Penguatan Industri Kapal dan Pengadaan Produk PT PAL
Salah satu fokus utama kebijakan ini adalah pengadaan kapal oleh BUMN pelayaran. Danantara mewajibkan seluruh perusahaan negara yang bergerak di bidang perkapalan, seperti PT Pelayaran Nasional Indonesia (Pelni), PT ASDP Indonesia Ferry (Persero), dan PT Pertamina International Shipping (PIS), membangun seluruh kapal baru mereka di galangan kapal nasional, yaitu PT PAL Indonesia.
Instruksi ini berlaku sebagai aturan internal BUMN dan dimaksudkan untuk memperkuat posisi galangan kapal nasional di pasar domestik.
Menurut Dony, kebijakan ini sejalan dengan proses konsolidasi PT PAL yang telah rampung sebelumnya. Dengan adanya jaminan permintaan produk dari kelompok BUMN, diharapkan kemampuan kapasitas produksi, penyerapan tenaga kerja, serta daya saing industri perkapalan Indonesia akan meningkat secara signifikan.
Ia juga menyatakan bahwa tanpa keberpihakan dan perlindungan bagi industri dalam negeri, pertumbuhan dan kemajuan sektor manufaktur strategis akan sulit tercapai.
Instruksi ini bukan sekadar preferensi lokal. Danantara memandang perlunya kepastian permintaan (off-taker guarantee) untuk menjaga keberlanjutan industri berat nasional dan menciptakan efek berantai positif ke sektor pendukung lainnya.

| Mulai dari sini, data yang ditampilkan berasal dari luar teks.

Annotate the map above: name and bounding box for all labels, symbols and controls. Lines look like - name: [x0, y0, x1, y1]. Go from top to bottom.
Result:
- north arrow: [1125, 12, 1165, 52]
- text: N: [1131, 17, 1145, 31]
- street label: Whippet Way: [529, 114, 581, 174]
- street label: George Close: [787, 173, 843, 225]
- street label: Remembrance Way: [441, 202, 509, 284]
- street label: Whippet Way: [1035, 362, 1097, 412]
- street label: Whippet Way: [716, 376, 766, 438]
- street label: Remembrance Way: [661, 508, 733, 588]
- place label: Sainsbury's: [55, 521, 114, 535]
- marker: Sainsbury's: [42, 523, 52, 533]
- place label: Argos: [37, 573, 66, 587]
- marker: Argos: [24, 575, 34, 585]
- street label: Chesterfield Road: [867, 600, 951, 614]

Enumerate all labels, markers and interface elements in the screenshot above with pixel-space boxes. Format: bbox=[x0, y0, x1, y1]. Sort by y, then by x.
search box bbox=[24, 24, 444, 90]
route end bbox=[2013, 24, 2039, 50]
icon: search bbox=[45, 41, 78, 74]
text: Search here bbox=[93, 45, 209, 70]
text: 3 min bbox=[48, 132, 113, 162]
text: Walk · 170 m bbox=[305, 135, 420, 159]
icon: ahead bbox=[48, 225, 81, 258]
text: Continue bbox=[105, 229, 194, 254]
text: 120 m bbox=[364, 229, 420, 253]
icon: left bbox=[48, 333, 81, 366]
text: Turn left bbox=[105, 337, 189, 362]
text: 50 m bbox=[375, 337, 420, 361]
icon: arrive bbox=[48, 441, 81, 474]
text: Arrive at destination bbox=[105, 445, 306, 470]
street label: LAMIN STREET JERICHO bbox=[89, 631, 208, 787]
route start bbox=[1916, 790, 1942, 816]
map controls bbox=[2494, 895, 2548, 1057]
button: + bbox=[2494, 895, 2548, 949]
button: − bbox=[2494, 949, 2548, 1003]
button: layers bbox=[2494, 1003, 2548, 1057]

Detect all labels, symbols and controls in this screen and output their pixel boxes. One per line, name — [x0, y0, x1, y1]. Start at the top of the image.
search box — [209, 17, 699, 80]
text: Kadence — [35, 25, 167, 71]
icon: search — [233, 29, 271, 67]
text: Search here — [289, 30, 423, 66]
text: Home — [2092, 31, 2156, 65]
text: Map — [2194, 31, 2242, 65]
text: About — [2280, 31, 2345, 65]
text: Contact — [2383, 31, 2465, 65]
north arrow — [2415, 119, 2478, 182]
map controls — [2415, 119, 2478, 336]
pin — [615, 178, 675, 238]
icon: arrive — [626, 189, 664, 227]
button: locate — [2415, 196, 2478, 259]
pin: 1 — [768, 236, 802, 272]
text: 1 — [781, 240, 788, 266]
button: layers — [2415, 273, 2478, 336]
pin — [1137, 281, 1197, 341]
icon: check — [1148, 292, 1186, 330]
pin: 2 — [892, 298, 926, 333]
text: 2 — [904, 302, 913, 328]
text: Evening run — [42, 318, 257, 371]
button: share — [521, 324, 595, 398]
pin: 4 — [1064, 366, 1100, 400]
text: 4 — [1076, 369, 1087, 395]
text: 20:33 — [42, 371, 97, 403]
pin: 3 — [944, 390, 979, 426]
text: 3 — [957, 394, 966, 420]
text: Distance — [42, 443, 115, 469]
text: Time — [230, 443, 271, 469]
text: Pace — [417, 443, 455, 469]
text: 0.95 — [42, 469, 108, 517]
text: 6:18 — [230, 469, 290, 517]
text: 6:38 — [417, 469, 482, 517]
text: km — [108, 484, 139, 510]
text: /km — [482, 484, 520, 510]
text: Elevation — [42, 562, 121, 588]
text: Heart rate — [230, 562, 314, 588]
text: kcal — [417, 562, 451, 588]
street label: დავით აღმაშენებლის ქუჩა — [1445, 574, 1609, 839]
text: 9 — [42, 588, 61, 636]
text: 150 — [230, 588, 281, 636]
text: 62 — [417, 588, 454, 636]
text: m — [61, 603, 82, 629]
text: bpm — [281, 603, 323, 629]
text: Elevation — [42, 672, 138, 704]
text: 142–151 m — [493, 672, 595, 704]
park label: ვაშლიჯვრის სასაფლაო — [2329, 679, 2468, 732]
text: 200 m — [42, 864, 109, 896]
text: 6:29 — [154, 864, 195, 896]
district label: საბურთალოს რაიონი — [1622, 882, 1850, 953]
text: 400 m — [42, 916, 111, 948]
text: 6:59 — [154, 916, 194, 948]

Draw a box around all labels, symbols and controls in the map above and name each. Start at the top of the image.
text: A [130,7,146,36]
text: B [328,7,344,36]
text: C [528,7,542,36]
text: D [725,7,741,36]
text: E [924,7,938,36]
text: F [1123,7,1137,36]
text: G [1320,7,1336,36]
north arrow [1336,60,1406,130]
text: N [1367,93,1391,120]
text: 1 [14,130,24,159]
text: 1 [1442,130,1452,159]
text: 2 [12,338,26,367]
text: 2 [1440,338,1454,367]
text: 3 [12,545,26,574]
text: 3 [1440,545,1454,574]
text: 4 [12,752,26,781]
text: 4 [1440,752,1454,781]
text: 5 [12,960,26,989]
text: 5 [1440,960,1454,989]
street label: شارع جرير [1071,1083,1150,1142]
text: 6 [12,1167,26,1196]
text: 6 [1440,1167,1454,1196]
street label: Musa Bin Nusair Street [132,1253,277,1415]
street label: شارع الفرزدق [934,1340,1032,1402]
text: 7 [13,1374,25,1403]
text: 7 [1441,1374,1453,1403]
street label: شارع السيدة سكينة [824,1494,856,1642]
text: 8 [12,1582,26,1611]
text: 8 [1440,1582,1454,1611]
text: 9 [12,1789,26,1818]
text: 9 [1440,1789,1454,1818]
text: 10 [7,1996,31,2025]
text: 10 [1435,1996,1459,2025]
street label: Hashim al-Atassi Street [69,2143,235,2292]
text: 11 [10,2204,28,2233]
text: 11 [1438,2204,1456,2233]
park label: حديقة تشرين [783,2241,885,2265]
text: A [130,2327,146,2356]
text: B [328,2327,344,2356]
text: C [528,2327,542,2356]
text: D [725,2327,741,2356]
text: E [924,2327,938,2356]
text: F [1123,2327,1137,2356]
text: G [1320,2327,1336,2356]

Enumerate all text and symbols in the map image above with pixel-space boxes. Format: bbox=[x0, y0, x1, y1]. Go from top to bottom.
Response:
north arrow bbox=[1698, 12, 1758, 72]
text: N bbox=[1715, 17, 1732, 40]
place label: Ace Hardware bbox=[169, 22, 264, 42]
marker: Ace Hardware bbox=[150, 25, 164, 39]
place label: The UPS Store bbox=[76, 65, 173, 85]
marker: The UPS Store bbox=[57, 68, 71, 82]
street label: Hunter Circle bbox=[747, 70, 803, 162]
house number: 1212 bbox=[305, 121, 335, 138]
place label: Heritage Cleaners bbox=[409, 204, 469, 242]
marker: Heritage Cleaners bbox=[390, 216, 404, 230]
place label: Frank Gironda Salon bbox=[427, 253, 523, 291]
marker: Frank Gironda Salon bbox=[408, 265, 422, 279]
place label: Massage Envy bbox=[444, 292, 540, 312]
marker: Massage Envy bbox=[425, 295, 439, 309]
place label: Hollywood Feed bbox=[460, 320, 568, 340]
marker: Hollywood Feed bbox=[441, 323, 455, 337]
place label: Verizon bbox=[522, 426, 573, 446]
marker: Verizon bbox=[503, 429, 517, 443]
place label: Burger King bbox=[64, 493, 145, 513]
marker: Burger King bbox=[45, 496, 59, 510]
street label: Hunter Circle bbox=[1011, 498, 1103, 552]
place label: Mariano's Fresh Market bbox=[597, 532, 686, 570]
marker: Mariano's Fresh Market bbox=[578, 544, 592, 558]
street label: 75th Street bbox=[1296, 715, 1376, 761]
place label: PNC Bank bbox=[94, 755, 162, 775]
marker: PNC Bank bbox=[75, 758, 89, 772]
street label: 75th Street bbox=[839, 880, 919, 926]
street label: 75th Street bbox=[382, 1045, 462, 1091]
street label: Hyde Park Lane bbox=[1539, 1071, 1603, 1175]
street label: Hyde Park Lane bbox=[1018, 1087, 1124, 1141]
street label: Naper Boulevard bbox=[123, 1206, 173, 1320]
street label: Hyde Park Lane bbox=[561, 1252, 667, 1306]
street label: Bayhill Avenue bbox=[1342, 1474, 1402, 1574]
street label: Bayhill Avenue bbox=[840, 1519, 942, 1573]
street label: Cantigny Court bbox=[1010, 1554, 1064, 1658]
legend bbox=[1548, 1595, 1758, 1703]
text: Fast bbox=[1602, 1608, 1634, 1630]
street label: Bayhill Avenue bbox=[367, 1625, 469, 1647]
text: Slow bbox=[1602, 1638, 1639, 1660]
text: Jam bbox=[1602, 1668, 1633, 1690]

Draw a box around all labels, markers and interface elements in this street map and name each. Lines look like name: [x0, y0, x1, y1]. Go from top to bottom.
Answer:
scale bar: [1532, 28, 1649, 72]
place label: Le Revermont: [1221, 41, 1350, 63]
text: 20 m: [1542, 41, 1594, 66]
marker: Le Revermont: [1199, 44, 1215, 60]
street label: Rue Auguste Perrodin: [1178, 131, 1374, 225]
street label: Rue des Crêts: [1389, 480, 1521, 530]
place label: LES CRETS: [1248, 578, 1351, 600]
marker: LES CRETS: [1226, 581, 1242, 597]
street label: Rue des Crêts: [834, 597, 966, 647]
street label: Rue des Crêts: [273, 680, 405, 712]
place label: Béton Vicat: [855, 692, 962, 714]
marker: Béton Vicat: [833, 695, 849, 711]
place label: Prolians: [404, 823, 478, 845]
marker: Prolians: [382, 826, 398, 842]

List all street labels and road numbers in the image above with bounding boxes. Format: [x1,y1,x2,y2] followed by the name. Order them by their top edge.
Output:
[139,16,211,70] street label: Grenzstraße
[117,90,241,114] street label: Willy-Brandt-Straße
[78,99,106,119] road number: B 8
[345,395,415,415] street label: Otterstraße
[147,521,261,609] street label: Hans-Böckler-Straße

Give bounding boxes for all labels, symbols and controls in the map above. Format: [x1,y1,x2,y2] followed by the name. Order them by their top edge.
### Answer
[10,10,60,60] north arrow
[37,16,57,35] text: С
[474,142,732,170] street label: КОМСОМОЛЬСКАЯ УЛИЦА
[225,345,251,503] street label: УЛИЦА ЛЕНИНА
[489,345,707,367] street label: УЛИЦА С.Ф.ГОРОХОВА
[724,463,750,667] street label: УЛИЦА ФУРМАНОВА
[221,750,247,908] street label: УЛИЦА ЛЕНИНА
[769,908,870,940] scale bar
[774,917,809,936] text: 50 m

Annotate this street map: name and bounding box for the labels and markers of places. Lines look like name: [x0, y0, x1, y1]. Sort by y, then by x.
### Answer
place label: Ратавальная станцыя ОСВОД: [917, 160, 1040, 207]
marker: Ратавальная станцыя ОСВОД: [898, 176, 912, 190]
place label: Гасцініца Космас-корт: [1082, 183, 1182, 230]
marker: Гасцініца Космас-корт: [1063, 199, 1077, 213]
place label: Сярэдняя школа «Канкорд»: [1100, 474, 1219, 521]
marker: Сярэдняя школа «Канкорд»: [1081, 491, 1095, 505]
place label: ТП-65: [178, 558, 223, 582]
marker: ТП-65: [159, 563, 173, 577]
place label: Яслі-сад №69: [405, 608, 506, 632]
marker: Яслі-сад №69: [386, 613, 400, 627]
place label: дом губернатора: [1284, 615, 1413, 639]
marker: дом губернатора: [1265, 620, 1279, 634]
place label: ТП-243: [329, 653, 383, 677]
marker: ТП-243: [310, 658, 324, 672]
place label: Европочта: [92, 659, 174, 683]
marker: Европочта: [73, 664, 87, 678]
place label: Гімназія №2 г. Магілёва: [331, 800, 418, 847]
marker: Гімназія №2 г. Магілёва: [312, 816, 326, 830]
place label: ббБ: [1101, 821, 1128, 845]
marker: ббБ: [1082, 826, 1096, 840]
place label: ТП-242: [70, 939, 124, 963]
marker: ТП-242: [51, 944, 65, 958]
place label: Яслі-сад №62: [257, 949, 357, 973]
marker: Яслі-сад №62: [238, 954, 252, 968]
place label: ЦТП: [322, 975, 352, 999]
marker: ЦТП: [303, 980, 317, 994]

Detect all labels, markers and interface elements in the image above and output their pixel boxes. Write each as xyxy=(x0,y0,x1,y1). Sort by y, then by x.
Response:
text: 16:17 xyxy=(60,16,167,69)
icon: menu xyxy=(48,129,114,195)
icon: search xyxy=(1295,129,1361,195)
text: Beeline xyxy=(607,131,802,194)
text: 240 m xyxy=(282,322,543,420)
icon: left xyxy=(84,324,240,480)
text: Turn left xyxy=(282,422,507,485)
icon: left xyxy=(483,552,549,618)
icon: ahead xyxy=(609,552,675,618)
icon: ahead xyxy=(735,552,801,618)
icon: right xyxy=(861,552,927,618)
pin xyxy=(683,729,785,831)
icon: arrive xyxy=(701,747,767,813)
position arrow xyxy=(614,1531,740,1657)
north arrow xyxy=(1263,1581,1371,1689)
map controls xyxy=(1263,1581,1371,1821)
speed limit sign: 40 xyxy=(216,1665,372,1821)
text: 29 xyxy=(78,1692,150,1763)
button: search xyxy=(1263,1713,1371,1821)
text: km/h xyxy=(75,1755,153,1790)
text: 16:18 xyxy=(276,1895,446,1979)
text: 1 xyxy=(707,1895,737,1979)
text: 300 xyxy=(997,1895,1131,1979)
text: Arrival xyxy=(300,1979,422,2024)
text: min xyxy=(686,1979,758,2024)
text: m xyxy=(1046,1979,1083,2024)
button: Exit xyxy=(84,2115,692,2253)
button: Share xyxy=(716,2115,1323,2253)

Peran INKA dan Strategi Nasional Kemandirian Industri
Selain sektor perkapalan, Danantara juga menyoroti peran PT Industri Kereta Api (INKA) dalam memperkuat rantai nilai industri manufaktur strategis nasional.
Dony menyebutkan upaya transformasi INKA telah dimasukkan dalam Rencana Kerja dan Anggaran Perusahaan (RKAP) 2026, termasuk fokus pada perbaikan kinerja keuangan dan penguatan fasilitas produksi di pabrik INKA di Banyuwangi, Jawa Timur.
Transformasi ini sejalan dengan rencana modernisasi armada kereta api nasional, di mana PT Kereta Api Indonesia (PT KAI) tengah merencanakan pembaruan gerbong dan lokomotif yang ada.
Sementara itu, Direktur Utama PT Kereta Api Indonesia (Persero) atau PT KAI Bobby Rasyidin telah menegaskan akan mengutamakan produksi dalam negeri dalam pengadaan 30 rangkaian gerbong kereta atau trainset baru untuk kereta rel listrik (KRL).
Di tengah keterbatasan waktu pengadaan, alih-alih impor, Bobby memastikan akan mengoptimalkan tingkat komponen dalam negeri (TKDN) dengan modal Rp5 triliun tersebut.
“Tentunya kan waktu itu kami janji, TKDN-nya dioptimalkan. Jadi kami mengutamakan industri dalam negeri,” kata Bobby kepada wartawan, dikutip pada Kamis (29/1/2026).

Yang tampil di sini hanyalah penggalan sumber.